Ultimately the proposal went nowhere. Sometime around the end of 2021 it "fell into a black hole", a project leader quoted in correspondence released under the OIA reported. That’s troubling in itself - government officials invested considerable time in a project of “national significance” to let it then fizzle out. That’s concerning enough. Pennington writes that “heavyweight input” went into the proposal, but it eventually came to nothing, wasting everyone’s time.
More concerning is the fact that the Government was working behind the scenes on finding new business opportunities for Microsoft, which is already well-entrenched in the government sector providing Microsoft 365 and Azure cloud services to a wide range of agencies, and throughout the education sector.
Did the Government announce publicly that it was seeking to harness AI to improve outcomes in the education sector and seek expressions of interest from vendors? No it didn’t, according to RNZ. Behind the scenes, it signed a memorandum of understanding with Microsoft and fleshed out a plan for the software giant to take the box seat in providing AI-powered services across our education sector.
The Hi-tech Awards last week in Christchurch reminded me that we have a really strong ed-tech sector in New Zealand. Writer’s Toolbox took out the award for Most Innovative Hi-Tech Creative Technology Solution, and Kami was a finalist for Hi-Tech Company of the Year. We have a host of companies skilled in delivering AI analytics platforms too.
Microsoft may have had a great solution to offer and it may well have made financial sense to deliver it via Azure bundling it in with all the other services Microsoft provides across government. But for something as significant as rolling out AI across schools and classrooms, some public discussion and an effort to gain independent advice and run a contestable procurement process would seem like the prudent thing to do.

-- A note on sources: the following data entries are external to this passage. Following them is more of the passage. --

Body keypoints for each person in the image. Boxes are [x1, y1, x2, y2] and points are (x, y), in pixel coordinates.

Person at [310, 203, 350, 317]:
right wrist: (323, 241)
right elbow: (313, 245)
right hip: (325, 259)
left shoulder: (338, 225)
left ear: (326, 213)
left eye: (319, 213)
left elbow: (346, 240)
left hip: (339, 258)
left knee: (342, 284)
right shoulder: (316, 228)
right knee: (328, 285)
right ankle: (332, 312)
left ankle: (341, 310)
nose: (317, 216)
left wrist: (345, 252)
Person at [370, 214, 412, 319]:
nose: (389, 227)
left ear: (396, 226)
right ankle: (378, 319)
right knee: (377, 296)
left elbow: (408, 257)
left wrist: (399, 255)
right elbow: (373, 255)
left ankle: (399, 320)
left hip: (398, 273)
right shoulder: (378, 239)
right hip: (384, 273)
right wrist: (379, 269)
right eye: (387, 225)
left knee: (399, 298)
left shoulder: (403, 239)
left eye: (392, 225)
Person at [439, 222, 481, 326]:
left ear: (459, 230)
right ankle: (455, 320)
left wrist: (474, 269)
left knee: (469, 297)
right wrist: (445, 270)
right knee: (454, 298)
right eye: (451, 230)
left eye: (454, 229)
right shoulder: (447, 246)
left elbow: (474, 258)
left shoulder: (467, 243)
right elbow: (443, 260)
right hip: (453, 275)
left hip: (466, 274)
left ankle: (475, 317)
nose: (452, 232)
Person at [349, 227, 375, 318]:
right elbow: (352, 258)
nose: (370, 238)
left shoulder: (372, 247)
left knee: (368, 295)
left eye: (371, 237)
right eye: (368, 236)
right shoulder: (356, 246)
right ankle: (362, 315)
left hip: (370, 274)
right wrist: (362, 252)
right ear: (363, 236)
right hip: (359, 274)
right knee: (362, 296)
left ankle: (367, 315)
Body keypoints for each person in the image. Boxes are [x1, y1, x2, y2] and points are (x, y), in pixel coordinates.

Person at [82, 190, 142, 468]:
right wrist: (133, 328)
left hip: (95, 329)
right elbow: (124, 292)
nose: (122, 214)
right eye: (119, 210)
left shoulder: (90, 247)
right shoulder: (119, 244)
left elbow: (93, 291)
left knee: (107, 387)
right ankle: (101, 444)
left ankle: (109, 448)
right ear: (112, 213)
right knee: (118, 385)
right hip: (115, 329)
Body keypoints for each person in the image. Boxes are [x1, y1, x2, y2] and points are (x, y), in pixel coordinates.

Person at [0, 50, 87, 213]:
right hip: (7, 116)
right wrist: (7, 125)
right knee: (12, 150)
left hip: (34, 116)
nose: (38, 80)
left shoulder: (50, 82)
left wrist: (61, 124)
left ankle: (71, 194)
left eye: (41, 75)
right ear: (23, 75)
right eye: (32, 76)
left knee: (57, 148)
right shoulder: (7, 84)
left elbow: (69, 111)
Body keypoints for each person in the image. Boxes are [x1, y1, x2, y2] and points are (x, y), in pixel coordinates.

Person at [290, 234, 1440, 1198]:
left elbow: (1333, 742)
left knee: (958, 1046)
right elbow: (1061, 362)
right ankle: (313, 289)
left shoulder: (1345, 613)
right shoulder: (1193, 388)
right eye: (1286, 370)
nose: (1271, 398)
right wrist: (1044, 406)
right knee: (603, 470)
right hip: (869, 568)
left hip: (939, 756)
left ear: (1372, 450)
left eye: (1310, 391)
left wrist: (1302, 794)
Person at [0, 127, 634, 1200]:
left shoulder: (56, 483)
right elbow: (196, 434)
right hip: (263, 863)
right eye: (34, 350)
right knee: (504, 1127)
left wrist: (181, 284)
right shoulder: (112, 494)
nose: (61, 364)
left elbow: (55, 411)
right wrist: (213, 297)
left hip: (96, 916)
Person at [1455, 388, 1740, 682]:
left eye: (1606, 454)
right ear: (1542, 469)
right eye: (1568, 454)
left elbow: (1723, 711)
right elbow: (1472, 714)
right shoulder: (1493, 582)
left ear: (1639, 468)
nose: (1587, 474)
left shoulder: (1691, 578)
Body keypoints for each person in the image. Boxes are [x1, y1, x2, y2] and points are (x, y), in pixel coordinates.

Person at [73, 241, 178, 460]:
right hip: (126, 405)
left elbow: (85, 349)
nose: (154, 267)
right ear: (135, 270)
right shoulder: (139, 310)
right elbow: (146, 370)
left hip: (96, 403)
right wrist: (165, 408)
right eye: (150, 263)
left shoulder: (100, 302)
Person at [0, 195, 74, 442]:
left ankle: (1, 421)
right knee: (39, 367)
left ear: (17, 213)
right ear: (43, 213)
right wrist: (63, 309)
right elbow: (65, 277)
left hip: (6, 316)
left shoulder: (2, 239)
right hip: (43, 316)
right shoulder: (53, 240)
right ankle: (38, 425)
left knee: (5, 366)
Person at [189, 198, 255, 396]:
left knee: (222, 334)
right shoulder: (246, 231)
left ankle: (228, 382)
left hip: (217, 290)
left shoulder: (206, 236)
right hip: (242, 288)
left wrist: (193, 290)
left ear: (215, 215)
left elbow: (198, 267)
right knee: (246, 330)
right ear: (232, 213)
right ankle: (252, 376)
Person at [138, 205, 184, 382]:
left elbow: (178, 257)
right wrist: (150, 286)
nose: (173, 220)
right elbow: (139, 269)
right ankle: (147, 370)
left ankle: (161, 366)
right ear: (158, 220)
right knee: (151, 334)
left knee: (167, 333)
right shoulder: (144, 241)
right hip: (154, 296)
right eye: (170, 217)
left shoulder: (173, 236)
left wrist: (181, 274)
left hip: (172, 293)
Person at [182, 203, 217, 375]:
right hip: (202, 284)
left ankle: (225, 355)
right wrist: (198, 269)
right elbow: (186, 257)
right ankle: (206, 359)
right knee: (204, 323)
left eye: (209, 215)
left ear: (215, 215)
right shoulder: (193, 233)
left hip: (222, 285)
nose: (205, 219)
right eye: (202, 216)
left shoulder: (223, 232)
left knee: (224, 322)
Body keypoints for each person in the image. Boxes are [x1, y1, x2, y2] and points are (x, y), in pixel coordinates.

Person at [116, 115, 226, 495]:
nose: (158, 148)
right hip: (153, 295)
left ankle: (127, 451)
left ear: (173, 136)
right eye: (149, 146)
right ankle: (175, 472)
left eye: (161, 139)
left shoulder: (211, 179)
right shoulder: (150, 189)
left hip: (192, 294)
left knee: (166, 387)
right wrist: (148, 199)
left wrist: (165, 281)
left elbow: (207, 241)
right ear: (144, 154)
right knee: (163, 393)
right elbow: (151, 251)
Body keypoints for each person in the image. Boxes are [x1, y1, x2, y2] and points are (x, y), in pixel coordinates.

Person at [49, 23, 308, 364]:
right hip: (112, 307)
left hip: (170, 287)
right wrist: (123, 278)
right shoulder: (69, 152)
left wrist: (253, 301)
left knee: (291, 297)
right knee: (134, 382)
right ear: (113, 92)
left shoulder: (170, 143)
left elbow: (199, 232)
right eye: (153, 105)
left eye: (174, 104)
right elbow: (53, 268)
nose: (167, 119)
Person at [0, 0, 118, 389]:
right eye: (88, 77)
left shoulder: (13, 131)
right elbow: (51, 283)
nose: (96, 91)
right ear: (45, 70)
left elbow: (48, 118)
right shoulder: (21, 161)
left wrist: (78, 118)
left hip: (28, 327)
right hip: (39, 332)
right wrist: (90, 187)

I recently had a wide-ranging discussion with Paul James on The Business of Tech podcast, during which he told me that around one-third of government services are currently in the public cloud and that he expects that to grow to two-thirds by the end of the decade.
The likes of Microsoft, AWS, and Google will be the primary beneficiaries of that growth and they certainly have a role to play in improving the efficiency of government services via the cloud. But vendor lock-in is a real concern highlighted by the way this ultimately abandoned project initially came together and progressed. We’ve got to do better in government tech procurement, improving transparency and independent oversight of nationally significant tech projects and offering a level playing field for local and international vendors to get involved.
The tech bro cage fight
It appears as though Mark Zuckerberg and Elon Musk are actually seriously entertaining the idea of having an MMA-style cage fight, translating their rivalry in the social media space from media comments and subtle digs in Instagram and Twitter digs, into real-life sweaty grappling. Ewww, it's the height of macho tech-bro culture manifesting itself between two billionaires.
The message it sends to Meta and Twitter employees and people aspiring to enter the tech workforce is pretty bleak. This is what success looks like - wanting to take your competition to the mat - literally.
This will be no celebrity boxing match, where good-natured competitors enter the ring with the real purpose of raising a stack of money for charitable causes. This is a real grudge match between two men who practise martial arts, with Zuckerberg clearly angling to take Twitter’s advertising business away and launch a Twitter-like service within Facebook..
Who would win? Zuckerberg. He’s younger and in better shape, but also yearns for respect after the mocking he has had over going big on the metaverse. Whatever the outcome if it goes ahead, that’s one tech spectacle I won’t be tuning in for.